= DATA SHOWN =

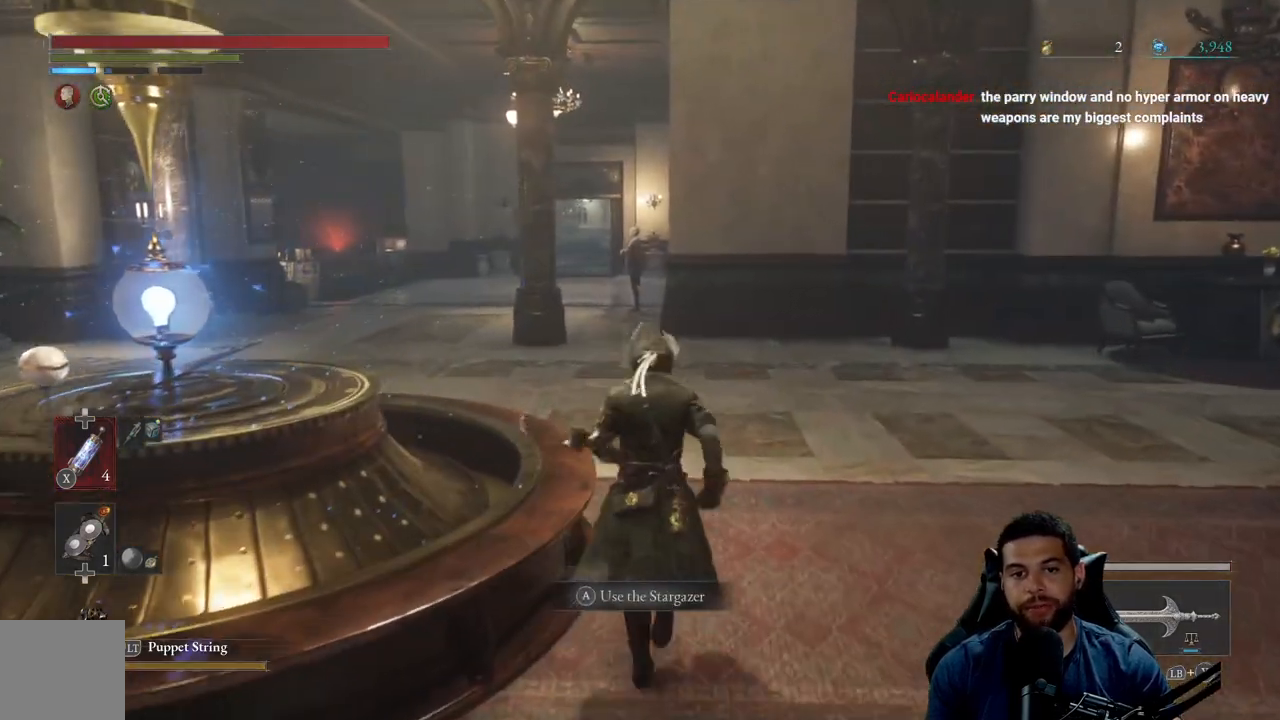
{"buttons": [], "left_stick": "up", "right_stick": "center", "events": [[167, "right_stick", "left"], [300, "right_stick", "center"]]}
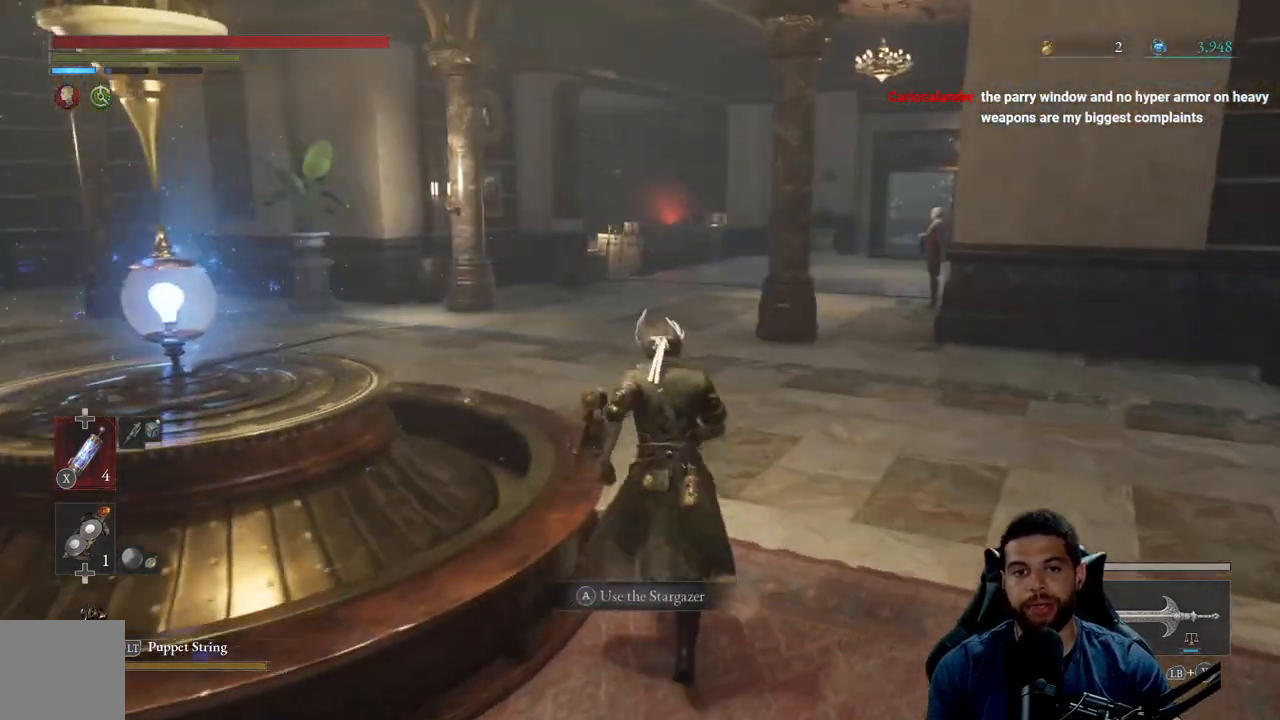
{"buttons": ["B"], "left_stick": "up", "right_stick": "center", "events": [[133, "B", "down"]]}
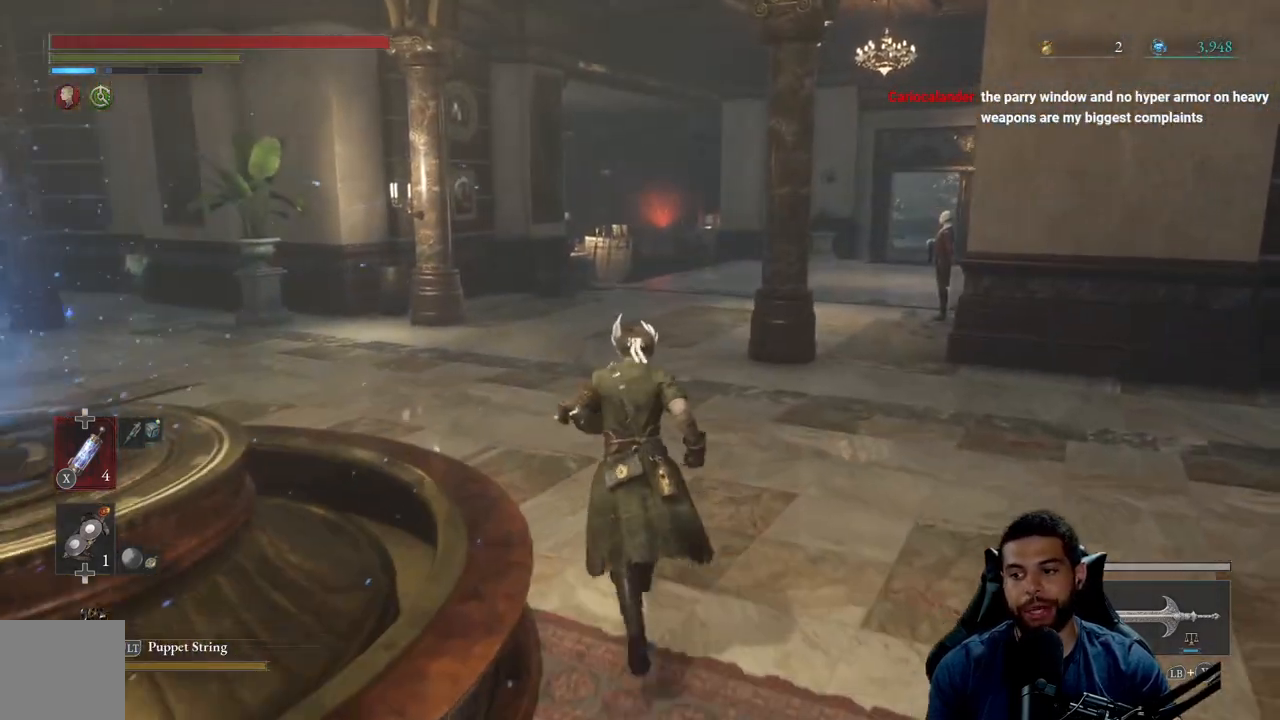
{"buttons": ["B"], "left_stick": "up", "right_stick": "center", "events": []}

= DIRECTIONS FOR THIS TASK =
Set down all the lines above exactly as they appear, with no pictures.

= YOUR SOLUTION =
{"buttons": [], "left_stick": "up", "right_stick": "center", "events": [[167, "right_stick", "left"], [300, "right_stick", "center"]]}
{"buttons": ["B"], "left_stick": "up", "right_stick": "center", "events": [[133, "B", "down"]]}
{"buttons": ["B"], "left_stick": "up", "right_stick": "center", "events": []}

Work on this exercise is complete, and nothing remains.